TEXT PASSAGE:

Comparing ECB and Bank of England Strategies

00:06:19
Speaker
There are plenty more meetings taking place next week, including at the US Federal Reserve, which will see Kevin Walsh's first meeting as chair. There are also meetings from the Bank of Japan and, in your part of the world, the Bank of England.
00:06:33
Speaker
So what do we think the Bank of England is going to do at its next meeting? We don't see a rate rise, which is an interesting juxtaposition, I think, to the ECB. That said, though, there could be an interesting vote split on the Monetary Policy Committee. You know, in our expectation, we think two MPC members of nine will vote for a rate rise, but it could be up to four. So it could be a fairly split vote. But crucially, this is really important, the Governor Andrew Bailey seems to potentially see the world a bit differently in the UK to what the ECB does for the Eurozone. Andrew Bailey quite recently has talked about not necessarily needing to ah respond immediately to an energy price shock, particularly, ultimately, if it turns out to be temporary. So I don't think Andrew Bailey himself is all that keen in terms of rushing for those rate rises. So it's on hold for the time being. Our forecast is that we will see ultimately two interest rate rises from the Bank of England. But given those dynamics on the Monetary Policy Committee and what we've heard from Andrew Bailey, the timing and the nature of potential rate rises um is is pretty open to uncertainty.

REQUEST 1: Could you repeat the Bank of England transcript between "Comparing ECB and" and "world, the Bank of England.", inclusive?

RECORD EXTRACTS:

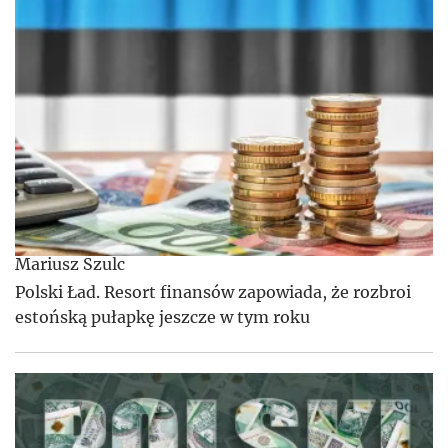
Mariusz Szulc
Polski Ład. Resort finansów zapowiada, że rozbroi
estońską pułapkę jeszcze w tym roku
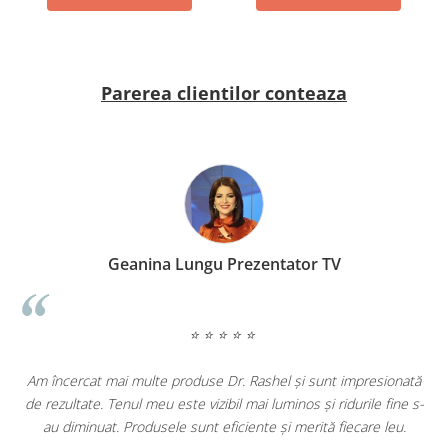
Parerea clientilor conteaza
Geanina Lungu Prezentator TV
⭐ ⭐ ⭐ ⭐ ⭐
ța
Am încercat mai multe produse Dr. Rashel și sunt impresionată
de rezultate. Tenul meu este vizibil mai luminos și ridurile fine s-
au diminuat. Produsele sunt eficiente și merită fiecare leu.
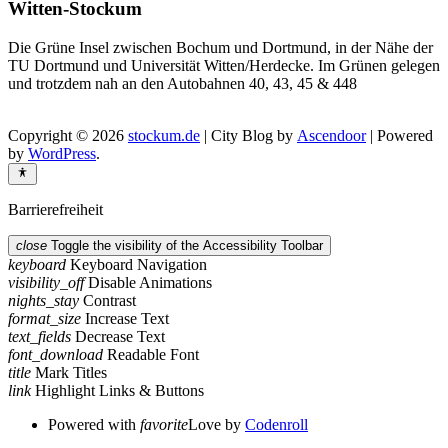
Witten-Stockum
Die Grüne Insel zwischen Bochum und Dortmund, in der Nähe der
TU Dortmund und Universität Witten/Herdecke. Im Grünen gelegen
und trotzdem nah an den Autobahnen 40, 43, 45 & 448
Copyright © 2026
stockum.de
| City Blog by
Ascendoor
| Powered
by
WordPress
.
Barrierefreiheit
close
Toggle the visibility of the Accessibility Toolbar
keyboard
Keyboard Navigation
visibility_off
Disable Animations
nights_stay
Contrast
format_size
Increase Text
text_fields
Decrease Text
font_download
Readable Font
title
Mark Titles
link
Highlight Links & Buttons
Powered with
favorite
Love
by
Codenroll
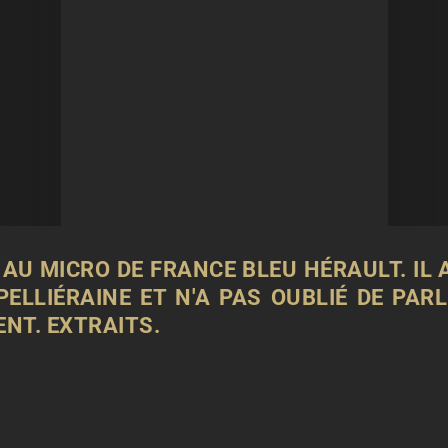
 AU MICRO DE
FRANCE BLEU HÉRAULT
. IL
ELLIÉRAINE ET N'A PAS OUBLIÉ DE PARL
ENT. EXTRAITS.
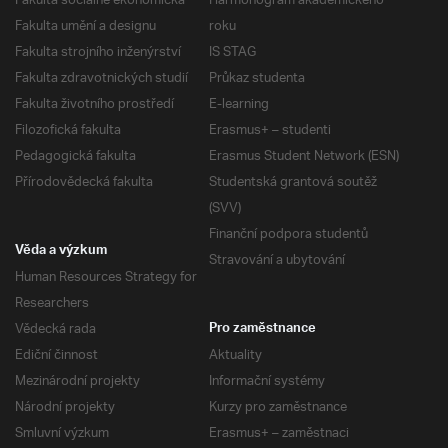
Fakulta sociálně ekonomická
Harmonogram akademického
Fakulta umění a designu
roku
Fakulta strojního inženýrství
IS STAG
Fakulta zdravotnických studií
Průkaz studenta
Fakulta životního prostředí
E-learning
Filozofická fakulta
Erasmus+ – studenti
Pedagogická fakulta
Erasmus Student Network (ESN)
Přírodovědecká fakulta
Studentská grantová soutěž
(SVV)
Finanční podpora studentů
Věda a výzkum
Stravování a ubytování
Human Resources Strategy for
Researchers
Vědecká rada
Pro zaměstnance
Ediční činnost
Aktuality
Mezinárodní projekty
Informační systémy
Národní projekty
Kurzy pro zaměstnance
Smluvní výzkum
Erasmus+ – zaměstnaci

REQUEST 2: Could you reproduce the entries, from their very start through the line holding "estońską pułapkę jeszcze w tym roku", inclusive, leaving out the pictures?

WORKED SOLUTION 1:
Comparing ECB and Bank of England Strategies

00:06:19
Speaker
There are plenty more meetings taking place next week, including at the US Federal Reserve, which will see Kevin Walsh's first meeting as chair. There are also meetings from the Bank of Japan and, in your part of the world, the Bank of England.

WORKED SOLUTION 2:
Mariusz Szulc
Polski Ład. Resort finansów zapowiada, że rozbroi
estońską pułapkę jeszcze w tym roku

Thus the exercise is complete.